══ Text

Hendra virus (HeV) is a paramyxovirus (genus Henipavirus) (1) that causes respiratory and neurologic disease in horses and humans; the case-fatality rate is >60%. Fruit bats are the reservoir hosts (2,3) and excrete virus in urine (4). Disease outbreaks among horses occur sporadically along the eastern coast of Queensland and New South Wales, Australia. Infection of veterinarians after close contact with infected horses presents a serious occupational hazard. After confirmation of Hendra infection in horses, an affected farm is quarantined by animal health authorities. All horses, cats, and dogs determined to be at risk for infection are monitored for clinical signs and tested for virus until they are no longer considered to be potentially infected. Cats and dogs are included in this surveillance because they have been shown to be susceptible to experimental infection with HeV (5; D. Middleton, unpub. data). In July 2013, during investigation of HeV infection in a horse near Macksville, New South Wales, Australia, infection was also detected in a dog on the same farm.

The Study

The infected horse was a 6-year-old Australian stock horse gelding. HeV RNA was detected by quantitative reverse transcription PCR (qRT-PCR) in EDTA-treated blood (cycle threshold [Ct] 26.82), serum (Ct 30.87), and nasal swab samples (Ct 34.56) collected on July 4, 2013. Later that day, the horse was killed by shooting. During follow-up investigations on July 6, negative HeV results (qRT-PCR and ELISA) were obtained from whole blood, serum, and nasal swab samples collected from 2 additional horses; whole blood and oral swab samples collected from 2 dogs; and oral swab samples collected from a third dog. These dogs were from the same farm as the HeV-positive horse.

Twelve days later, additional blood samples were collected (placed in EDTA or allowed to clot) from the 3 dogs, and oral swab samples were collected from 1 of these dogs (a 6-year-old cross-bred female fox terrier). HeV RNA was detected in the EDTA-treated blood (Ct 31.48) and serum (Ct 34.01), but not from the oral swab samples, from this dog. Results from all samples from the other dogs were negative by qRT-PCR and ELISA. Serum from the dog with positive results by qRT-PCR gave a weak positive result by ELISA and a virus neutralization titer of 8. The dog showed no signs of ill health, although it had winced several times, suggesting discomfort or pain. Because the transmission risk posed by the dog was uncertain, it was euthanized 14 days after collection of the first samples. Blood (placed in EDTA or allowed to clot); oral, nasal, rectal, and vaginal swab samples; and urine were collected immediately thereafter. The cadaver was immediately transported to the laboratory, and a postmortem examination was conducted later that day.

Figure 1

Thumbnail of Kidney of dog infected with Hendra virus, showing marked vasculitis (arrow) and inflammatory infiltrates (*) effacing renal tubules (△). Scale bar indicates 75 μm.

Figure 1. Kidney of dog infected with Hendra virus, showing marked vasculitis (arrow) and inflammatory infiltrates (*) effacing renal tubules (△). Scale bar indicates 75 μm.

════
══ Entries provided

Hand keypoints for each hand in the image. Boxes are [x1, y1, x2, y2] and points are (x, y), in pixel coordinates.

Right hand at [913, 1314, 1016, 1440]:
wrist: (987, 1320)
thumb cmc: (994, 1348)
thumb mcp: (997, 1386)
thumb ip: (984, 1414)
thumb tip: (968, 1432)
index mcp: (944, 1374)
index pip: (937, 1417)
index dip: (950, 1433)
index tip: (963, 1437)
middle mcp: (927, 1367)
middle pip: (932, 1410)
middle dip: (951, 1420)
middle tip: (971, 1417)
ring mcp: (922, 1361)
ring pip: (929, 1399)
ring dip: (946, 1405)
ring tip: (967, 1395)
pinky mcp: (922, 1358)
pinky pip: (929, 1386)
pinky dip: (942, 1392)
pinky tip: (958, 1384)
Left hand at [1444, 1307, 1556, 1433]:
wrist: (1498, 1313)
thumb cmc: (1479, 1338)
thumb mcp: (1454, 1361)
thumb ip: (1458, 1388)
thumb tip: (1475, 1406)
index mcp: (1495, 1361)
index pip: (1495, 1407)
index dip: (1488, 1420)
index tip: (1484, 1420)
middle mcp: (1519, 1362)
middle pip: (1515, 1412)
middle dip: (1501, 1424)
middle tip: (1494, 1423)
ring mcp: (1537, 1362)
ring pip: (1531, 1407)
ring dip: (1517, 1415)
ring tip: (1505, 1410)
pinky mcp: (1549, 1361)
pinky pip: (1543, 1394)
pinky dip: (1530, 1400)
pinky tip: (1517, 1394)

════
══ Entries provided

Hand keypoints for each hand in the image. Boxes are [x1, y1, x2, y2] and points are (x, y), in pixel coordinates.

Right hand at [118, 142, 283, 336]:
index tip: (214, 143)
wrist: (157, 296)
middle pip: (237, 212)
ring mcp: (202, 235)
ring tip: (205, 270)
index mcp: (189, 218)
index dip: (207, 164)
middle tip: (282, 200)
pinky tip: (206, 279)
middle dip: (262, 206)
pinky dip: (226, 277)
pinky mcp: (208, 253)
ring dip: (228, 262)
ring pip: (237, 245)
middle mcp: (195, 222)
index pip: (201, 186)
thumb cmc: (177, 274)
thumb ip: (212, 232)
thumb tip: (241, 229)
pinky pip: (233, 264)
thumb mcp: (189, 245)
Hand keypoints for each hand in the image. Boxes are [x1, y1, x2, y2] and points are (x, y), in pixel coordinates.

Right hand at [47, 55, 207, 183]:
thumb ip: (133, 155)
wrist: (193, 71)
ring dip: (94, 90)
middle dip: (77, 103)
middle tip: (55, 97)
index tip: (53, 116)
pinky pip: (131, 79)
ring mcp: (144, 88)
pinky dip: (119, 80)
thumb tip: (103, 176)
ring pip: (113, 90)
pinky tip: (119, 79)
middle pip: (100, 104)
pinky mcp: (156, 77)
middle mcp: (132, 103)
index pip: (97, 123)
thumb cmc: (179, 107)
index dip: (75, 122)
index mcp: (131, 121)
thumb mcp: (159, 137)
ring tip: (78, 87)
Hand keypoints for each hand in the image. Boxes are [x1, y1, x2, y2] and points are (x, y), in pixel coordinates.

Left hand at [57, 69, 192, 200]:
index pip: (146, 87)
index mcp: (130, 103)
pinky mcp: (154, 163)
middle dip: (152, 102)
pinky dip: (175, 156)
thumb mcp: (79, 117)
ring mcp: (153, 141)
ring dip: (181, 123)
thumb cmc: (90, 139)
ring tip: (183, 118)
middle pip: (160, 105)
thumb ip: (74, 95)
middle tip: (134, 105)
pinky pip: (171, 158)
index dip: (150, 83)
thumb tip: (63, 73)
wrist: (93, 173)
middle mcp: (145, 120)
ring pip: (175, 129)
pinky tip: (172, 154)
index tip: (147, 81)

════

Requirement 1 »
In the Hendra virus text, how many days after the first samples were collected was the dog euthanized?
Requirement 2 »
Summarize the Hendra virus text in two sentences.
Requirement 3 »
Output the part of the Hendra virus text starting with "The infected horse" and going on through "the HeV-positive horse.".
None of the rows is needed for this work.

Reply 1 »
14 days

Reply 2 »
Hendra virus is carried by fruit bats and causes often-fatal respiratory and neurologic disease in horses and humans, so horses, cats, and dogs at risk on quarantined farms are monitored and tested. In July 2013, after a horse near Macksville, New South Wales, tested positive, one of three dogs on the same farm also showed the virus, and it was euthanized and examined because the risk of transmission was uncertain.

Reply 3 »
The infected horse was a 6-year-old Australian stock horse gelding. HeV RNA was detected by quantitative reverse transcription PCR (qRT-PCR) in EDTA-treated blood (cycle threshold [Ct] 26.82), serum (Ct 30.87), and nasal swab samples (Ct 34.56) collected on July 4, 2013. Later that day, the horse was killed by shooting. During follow-up investigations on July 6, negative HeV results (qRT-PCR and ELISA) were obtained from whole blood, serum, and nasal swab samples collected from 2 additional horses; whole blood and oral swab samples collected from 2 dogs; and oral swab samples collected from a third dog. These dogs were from the same farm as the HeV-positive horse.